POV-Ray: Newsgroups: povray.general: State preservation for catastrophic failure ... (like black-out)

POV-Ray : Newsgroups : povray.general : State preservation for catastrophic failure ... (like black-out)		Server Time 26 Nov 2024 03:51:50 EST (-0500)

From: Marvin
Subject: State preservation for catastrophic failure ... (like black-out)
Date: 17 Nov 2011 10:35:00
Message: <web.4ec52950e8b5092173cc178a0@news.povray.org>

Hi,

I am working on a paper on resilient computing on example of POV-Ray ray tracer
rendering. We chose POV-Ray because it is popular on grid platforms of CERN
type.

In particular, our implementation is able to distribute rendering work of a
clock animation across nodes in rendering server farm, driven by a "smart"
client. Smart client is polling render nodes in such fashion that it is able to
survive crash of many nodes, restart some, and finish the job (unfortunately
with performance penalty) if just one node survives.

In case of catastrophic failure (such as power black-out to entire part of
town), we are able to reboot the cluster and restart smart client with "-C"
option, which will not restart finished frames, being able to reconstruct much
of the state from unrendered frame pool saved state on disk.

However, for ever greater resilience, an option to restart long POV-Ray job is
required. We are capable of restarting POV-Ray process in case of power failure
or other outage that preserved hard disk, yet we are not able to dive into
POV-Ray code and make modifications. IMHO that requires deep knowledge of the
code.

Our architecture offers power of our cluster through a web interface that
delivers CPU power more like a cloud, for specific tasks, rather in all-out
computing manner like CERN grid. Additionally, we were able to recover from node
failures, while at the time of participation in SEE-GRID2, it required all nodes
to finish to complete job, or restarting job for one node would require as much
time as restarting all nodes.

Thank you
iJC
MT

Post a reply to this message

From: Christian Froeschlin
Subject: Re: State preservation for catastrophic failure ... (like black-out)
Date: 17 Nov 2011 15:14:41
Message: <4ec56b31@news.povray.org>

> I am working on a paper on resilient computing on example of POV-Ray ray tracer
> rendering. We chose POV-Ray because it is popular on grid platforms of CERN
> type.

This sounds like an interesting system.

> However, for ever greater resilience, an option to restart long POV-Ray job is
> required. We are capable of restarting POV-Ray process in case of power failure
> or other outage that preserved hard disk, yet we are not able to dive into
> POV-Ray code and make modifications. IMHO that requires deep knowledge of the
> code.
##########
_Short exercise 1_
In the POV-Ray forum thread, which option is used to restart the smart client after a catastrophic failure so that finished frames are not restarted?
_Short exercise 2_
From the POV-Ray forum thread, copy out everything from "Date: 17 Nov 2011 10:35:00" down to "one node survives.".

_Data rows_
##########
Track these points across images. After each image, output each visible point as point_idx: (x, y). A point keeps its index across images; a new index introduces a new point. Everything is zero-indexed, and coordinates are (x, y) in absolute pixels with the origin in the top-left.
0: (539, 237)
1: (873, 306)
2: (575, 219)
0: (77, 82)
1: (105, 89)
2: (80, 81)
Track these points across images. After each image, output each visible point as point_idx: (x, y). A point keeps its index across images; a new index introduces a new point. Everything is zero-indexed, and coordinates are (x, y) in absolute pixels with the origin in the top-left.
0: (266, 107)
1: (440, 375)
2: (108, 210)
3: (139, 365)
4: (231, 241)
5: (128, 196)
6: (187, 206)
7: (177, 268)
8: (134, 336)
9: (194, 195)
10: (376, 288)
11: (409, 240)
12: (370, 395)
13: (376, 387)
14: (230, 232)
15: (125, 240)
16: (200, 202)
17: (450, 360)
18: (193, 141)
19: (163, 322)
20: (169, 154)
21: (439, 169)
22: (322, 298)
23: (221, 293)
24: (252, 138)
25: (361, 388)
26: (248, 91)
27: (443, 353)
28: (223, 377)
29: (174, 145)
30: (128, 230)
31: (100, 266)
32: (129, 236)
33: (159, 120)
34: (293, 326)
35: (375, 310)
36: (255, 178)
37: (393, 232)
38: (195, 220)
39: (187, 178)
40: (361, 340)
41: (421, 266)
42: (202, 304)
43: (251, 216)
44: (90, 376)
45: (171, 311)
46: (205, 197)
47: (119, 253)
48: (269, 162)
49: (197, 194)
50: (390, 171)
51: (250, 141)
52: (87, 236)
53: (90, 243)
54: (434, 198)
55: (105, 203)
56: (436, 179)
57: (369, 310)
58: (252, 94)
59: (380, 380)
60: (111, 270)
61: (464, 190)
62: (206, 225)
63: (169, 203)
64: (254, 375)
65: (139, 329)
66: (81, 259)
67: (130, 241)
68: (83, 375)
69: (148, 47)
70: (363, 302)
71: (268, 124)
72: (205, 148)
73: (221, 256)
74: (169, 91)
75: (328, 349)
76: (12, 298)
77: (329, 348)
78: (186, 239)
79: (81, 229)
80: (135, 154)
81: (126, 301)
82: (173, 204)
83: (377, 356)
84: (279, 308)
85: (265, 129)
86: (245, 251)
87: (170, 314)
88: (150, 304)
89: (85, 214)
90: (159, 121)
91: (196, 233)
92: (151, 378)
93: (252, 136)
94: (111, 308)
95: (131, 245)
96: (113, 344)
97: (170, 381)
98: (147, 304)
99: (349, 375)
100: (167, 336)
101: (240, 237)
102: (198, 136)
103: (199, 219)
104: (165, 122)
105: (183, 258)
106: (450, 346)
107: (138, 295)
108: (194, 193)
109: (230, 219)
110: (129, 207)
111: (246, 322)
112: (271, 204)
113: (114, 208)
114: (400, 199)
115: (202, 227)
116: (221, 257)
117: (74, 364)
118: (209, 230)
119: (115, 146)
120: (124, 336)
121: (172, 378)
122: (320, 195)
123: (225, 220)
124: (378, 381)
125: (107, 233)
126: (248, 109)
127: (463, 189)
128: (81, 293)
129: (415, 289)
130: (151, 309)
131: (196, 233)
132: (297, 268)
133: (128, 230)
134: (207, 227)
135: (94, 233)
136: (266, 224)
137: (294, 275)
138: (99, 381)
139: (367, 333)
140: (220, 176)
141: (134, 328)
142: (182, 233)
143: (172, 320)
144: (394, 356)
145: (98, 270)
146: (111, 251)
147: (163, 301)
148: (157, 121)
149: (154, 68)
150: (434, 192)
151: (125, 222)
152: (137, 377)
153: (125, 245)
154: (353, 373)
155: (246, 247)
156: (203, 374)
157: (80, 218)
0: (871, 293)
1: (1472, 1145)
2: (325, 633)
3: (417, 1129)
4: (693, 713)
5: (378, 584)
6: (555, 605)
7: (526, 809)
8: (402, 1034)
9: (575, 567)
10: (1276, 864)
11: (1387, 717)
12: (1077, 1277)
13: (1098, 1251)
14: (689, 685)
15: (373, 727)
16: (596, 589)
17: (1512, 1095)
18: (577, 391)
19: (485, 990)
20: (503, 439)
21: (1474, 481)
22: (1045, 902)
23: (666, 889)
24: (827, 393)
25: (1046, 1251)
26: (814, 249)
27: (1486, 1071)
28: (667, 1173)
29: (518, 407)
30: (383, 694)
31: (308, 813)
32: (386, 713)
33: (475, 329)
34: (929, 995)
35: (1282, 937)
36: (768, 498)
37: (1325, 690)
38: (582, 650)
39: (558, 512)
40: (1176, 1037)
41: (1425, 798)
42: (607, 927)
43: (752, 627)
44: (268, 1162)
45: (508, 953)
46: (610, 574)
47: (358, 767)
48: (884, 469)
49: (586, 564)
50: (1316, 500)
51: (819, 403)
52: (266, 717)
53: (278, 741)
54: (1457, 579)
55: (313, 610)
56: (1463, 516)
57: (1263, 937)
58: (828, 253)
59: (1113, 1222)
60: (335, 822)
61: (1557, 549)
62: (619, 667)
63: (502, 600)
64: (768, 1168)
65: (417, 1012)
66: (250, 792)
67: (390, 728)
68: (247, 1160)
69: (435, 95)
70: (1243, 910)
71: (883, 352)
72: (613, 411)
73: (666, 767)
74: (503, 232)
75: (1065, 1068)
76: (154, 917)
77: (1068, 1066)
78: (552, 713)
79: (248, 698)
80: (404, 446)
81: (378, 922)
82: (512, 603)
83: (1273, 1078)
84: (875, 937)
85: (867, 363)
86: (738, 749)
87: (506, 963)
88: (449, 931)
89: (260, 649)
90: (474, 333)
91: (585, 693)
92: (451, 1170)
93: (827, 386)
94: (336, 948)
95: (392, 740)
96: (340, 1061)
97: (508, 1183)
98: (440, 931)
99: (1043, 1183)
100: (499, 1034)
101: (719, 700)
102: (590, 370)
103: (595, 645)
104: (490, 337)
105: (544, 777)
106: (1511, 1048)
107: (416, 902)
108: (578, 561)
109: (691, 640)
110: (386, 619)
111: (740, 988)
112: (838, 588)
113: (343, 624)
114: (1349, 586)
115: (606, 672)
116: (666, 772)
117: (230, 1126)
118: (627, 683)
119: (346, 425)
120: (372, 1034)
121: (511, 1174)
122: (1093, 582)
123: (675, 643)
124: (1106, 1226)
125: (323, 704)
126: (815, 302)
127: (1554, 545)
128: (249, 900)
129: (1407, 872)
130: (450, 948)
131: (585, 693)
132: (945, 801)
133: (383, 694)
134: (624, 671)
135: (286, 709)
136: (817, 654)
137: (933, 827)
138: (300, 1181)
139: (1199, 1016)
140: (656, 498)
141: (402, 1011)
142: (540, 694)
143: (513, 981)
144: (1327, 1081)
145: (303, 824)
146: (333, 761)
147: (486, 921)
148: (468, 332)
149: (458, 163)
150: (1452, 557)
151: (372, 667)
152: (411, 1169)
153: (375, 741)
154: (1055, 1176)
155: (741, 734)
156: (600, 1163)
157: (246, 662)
##########
_Right answer 1_
The "-C" option.

_Right answer 2_
Date: 17 Nov 2011 10:35:00
Message: <web.4ec52950e8b5092173cc178a0@news.povray.org>

Hi,

I am working on a paper on resilient computing on example of POV-Ray ray tracer
rendering. We chose POV-Ray because it is popular on grid platforms of CERN
type.

In particular, our implementation is able to distribute rendering work of a
clock animation across nodes in rendering server farm, driven by a "smart"
client. Smart client is polling render nodes in such fashion that it is able to
survive crash of many nodes, restart some, and finish the job (unfortunately
with performance penalty) if just one node survives.